=== Begin Enclosure ===

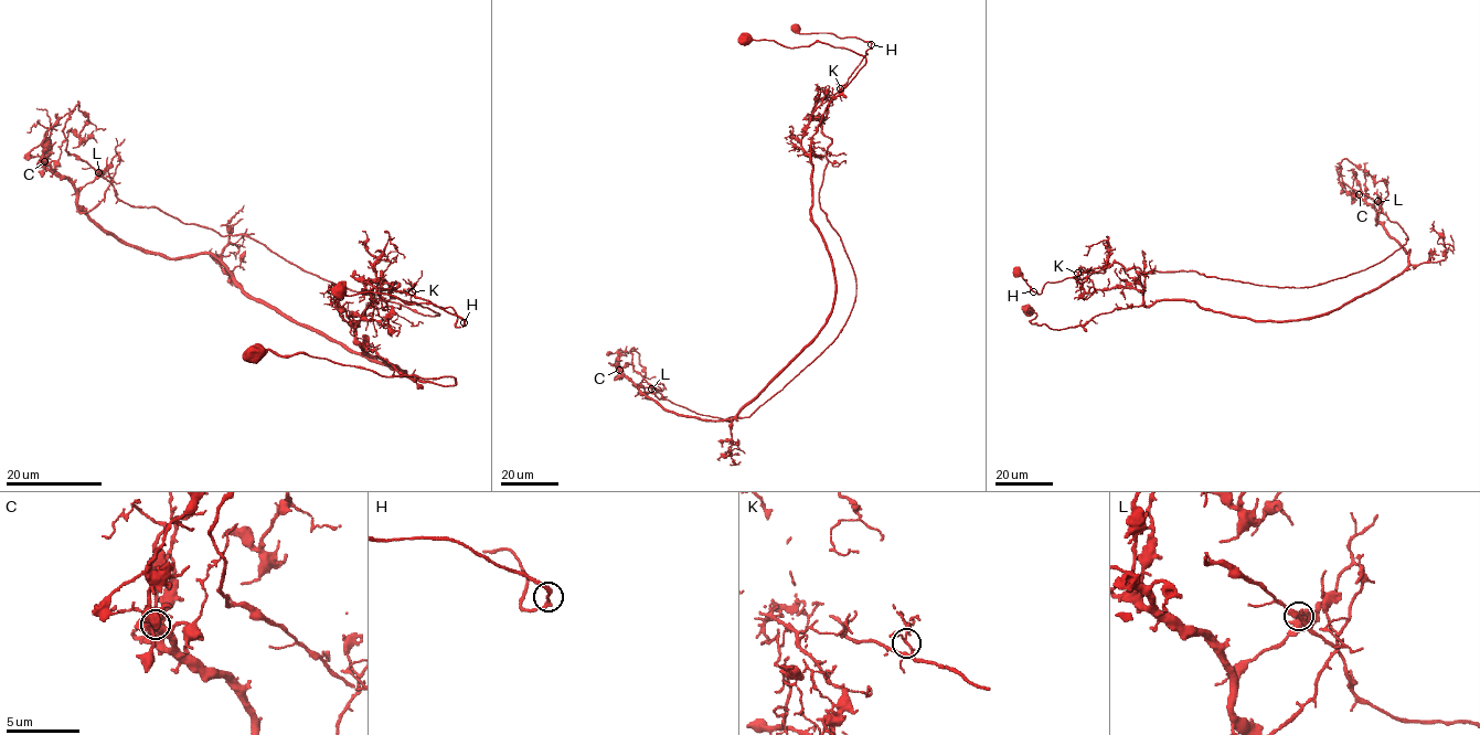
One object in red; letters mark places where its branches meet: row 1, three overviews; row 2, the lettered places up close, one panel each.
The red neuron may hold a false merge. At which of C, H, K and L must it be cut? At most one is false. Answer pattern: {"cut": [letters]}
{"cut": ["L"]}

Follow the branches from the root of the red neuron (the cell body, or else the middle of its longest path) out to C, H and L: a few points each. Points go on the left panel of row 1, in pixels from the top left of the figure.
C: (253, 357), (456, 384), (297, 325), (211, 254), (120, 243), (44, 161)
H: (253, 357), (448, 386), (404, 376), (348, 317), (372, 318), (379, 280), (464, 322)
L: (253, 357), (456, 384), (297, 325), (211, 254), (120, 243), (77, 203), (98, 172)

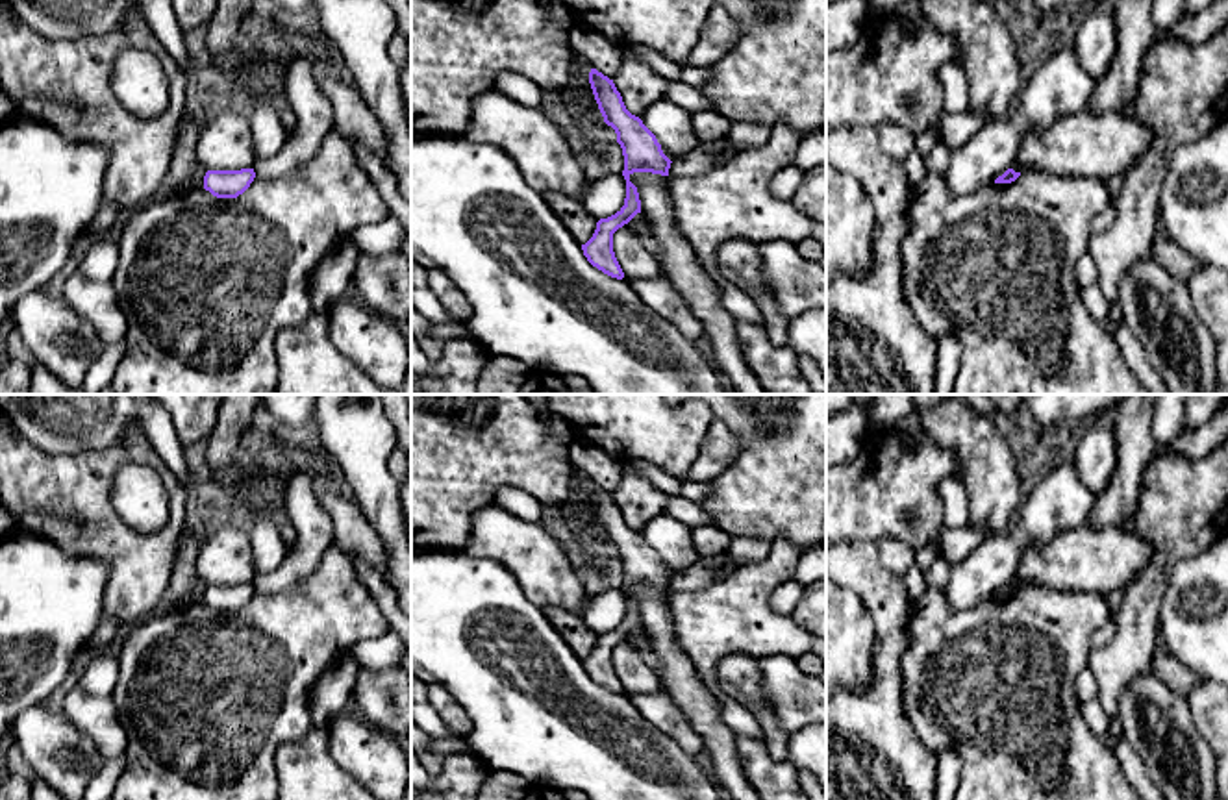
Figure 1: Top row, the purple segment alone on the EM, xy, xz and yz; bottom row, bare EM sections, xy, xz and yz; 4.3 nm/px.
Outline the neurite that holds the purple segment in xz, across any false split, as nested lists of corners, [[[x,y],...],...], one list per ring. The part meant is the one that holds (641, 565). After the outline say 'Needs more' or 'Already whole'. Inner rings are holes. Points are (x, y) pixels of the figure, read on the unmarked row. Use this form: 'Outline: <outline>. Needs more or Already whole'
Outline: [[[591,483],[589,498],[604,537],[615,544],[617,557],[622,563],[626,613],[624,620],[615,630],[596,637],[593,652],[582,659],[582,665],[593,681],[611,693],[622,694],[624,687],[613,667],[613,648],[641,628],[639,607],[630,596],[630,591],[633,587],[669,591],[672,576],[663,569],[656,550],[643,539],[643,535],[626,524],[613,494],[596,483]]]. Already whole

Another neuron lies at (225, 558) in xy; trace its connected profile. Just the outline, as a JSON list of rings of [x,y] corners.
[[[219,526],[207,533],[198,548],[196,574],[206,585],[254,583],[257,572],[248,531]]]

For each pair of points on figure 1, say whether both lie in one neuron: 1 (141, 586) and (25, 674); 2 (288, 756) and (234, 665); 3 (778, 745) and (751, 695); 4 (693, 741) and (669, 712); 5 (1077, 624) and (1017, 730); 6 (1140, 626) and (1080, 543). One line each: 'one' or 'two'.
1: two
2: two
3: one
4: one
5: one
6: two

=== End Enclosure ===
=== Begin Enclosure ===

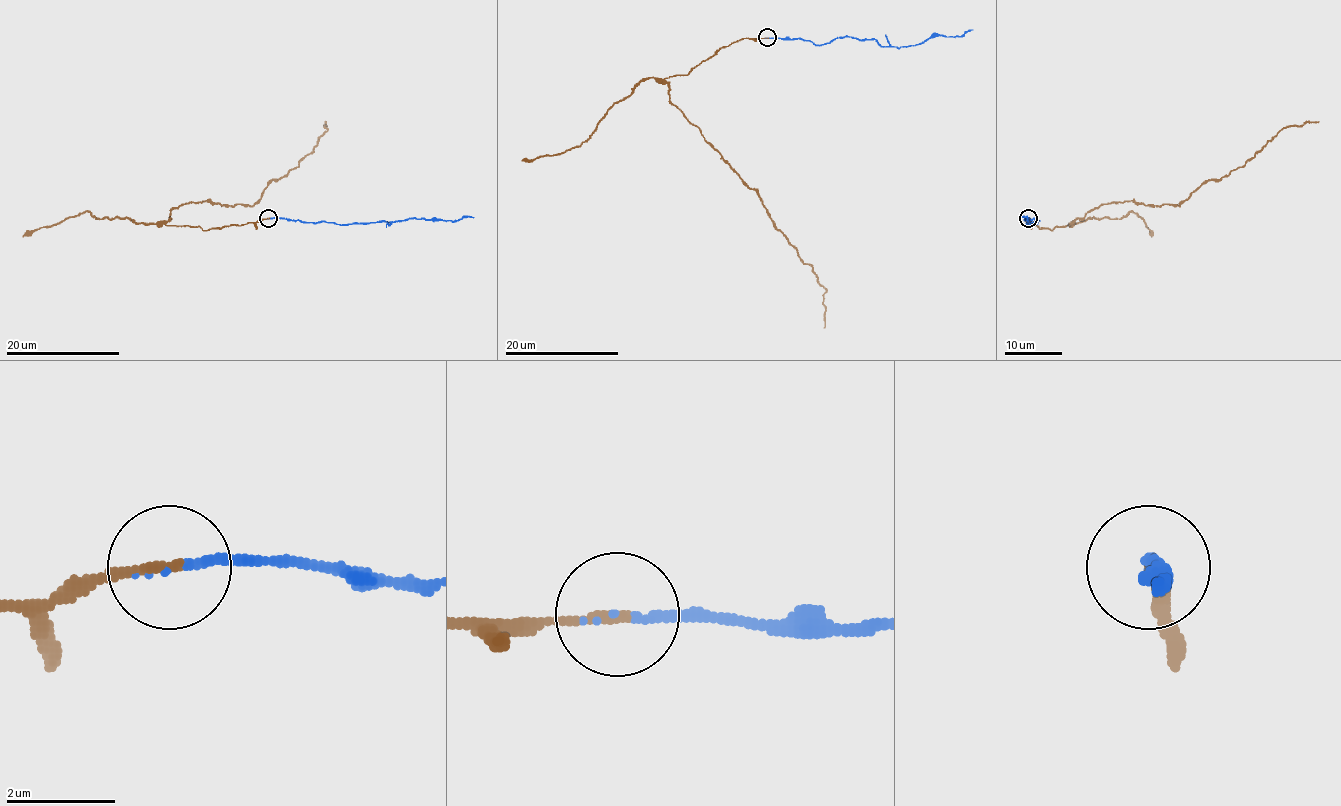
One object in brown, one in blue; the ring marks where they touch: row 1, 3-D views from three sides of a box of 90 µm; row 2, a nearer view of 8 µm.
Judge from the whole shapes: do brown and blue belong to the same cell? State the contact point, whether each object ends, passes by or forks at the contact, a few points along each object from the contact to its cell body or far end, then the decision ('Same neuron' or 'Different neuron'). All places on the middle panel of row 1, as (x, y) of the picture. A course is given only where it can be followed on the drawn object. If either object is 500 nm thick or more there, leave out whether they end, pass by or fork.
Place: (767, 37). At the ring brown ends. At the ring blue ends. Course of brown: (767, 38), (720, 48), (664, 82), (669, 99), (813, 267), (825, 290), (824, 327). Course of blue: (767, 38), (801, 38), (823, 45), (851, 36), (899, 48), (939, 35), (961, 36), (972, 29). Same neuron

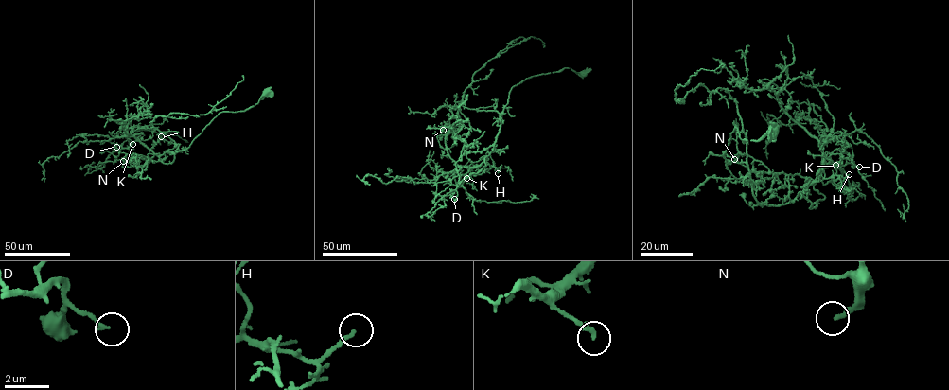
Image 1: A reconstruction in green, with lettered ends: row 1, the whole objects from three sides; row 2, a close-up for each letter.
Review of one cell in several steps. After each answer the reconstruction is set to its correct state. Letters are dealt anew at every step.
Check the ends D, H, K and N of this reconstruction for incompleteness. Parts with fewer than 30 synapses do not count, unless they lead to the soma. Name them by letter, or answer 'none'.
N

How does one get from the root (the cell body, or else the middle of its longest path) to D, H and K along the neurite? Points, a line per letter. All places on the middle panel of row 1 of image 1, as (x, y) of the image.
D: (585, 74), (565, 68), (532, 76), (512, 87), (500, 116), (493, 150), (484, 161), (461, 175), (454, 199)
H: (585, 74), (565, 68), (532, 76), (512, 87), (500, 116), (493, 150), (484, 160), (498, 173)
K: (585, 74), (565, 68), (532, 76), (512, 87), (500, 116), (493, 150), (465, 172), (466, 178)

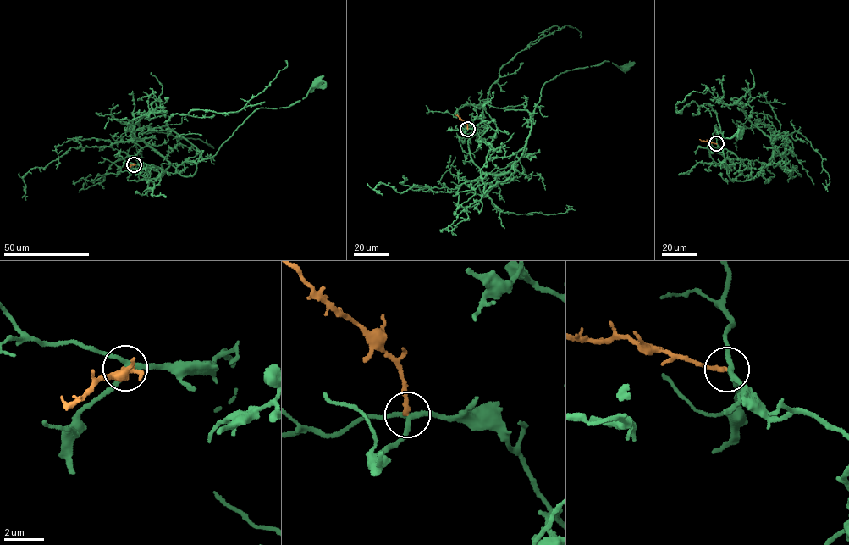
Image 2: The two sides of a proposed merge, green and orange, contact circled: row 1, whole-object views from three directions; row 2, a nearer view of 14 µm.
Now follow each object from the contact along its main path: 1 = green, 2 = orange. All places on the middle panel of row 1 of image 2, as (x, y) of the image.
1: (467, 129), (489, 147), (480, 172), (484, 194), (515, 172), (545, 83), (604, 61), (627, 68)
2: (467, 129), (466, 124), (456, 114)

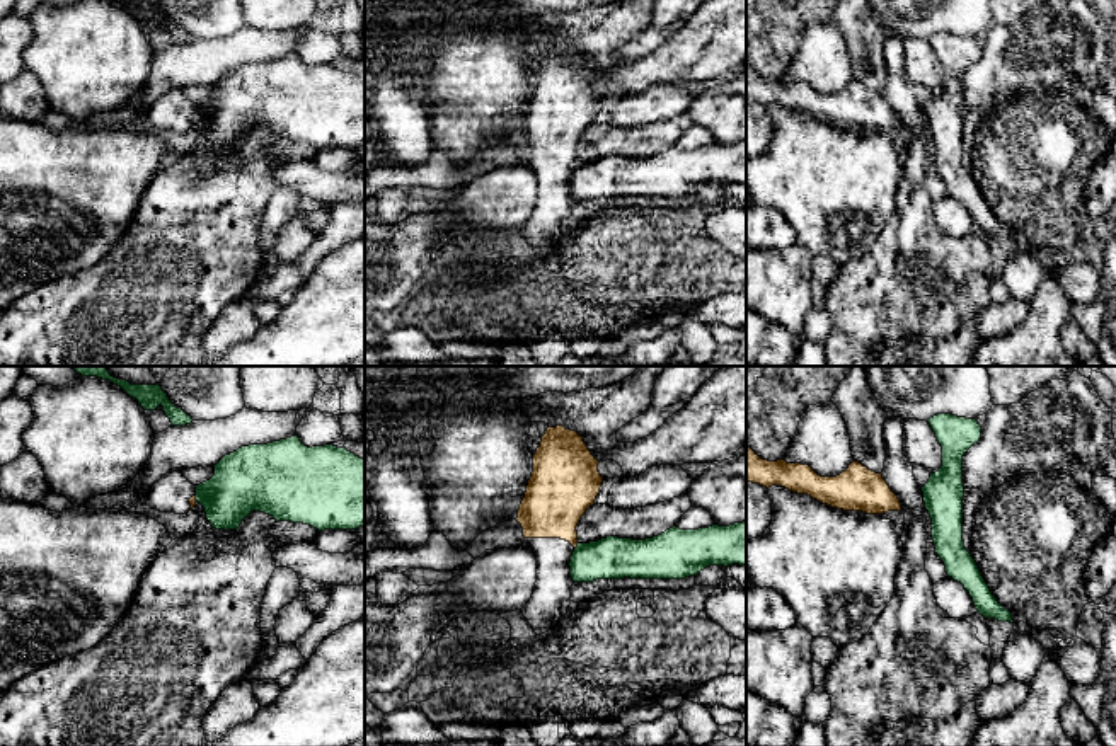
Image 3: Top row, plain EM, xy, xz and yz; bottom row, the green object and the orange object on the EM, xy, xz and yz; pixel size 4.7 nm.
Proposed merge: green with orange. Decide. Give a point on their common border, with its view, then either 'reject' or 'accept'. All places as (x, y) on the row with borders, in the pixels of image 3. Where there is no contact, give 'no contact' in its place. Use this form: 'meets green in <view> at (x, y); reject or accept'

=== End Enclosure ===

--- PROBLEM REQUIREMENTS ---
From the material above, reproduce only what runs from the line holding "One object in red;" down to the line holding "Figure 1: Top", both included, pictures excluded.

--- TASK ANSWER ---
One object in red; letters mark places where its branches meet: row 1, three overviews; row 2, the lettered places up close, one panel each.
The red neuron may hold a false merge. At which of C, H, K and L must it be cut? At most one is false. Answer pattern: {"cut": [letters]}
{"cut": ["L"]}

Follow the branches from the root of the red neuron (the cell body, or else the middle of its longest path) out to C, H and L: a few points each. Points go on the left panel of row 1, in pixels from the top left of the figure.
C: (253, 357), (456, 384), (297, 325), (211, 254), (120, 243), (44, 161)
H: (253, 357), (448, 386), (404, 376), (348, 317), (372, 318), (379, 280), (464, 322)
L: (253, 357), (456, 384), (297, 325), (211, 254), (120, 243), (77, 203), (98, 172)

Figure 1: Top row, the purple segment alone on the EM, xy, xz and yz; bottom row, bare EM sections, xy, xz and yz; 4.3 nm/px.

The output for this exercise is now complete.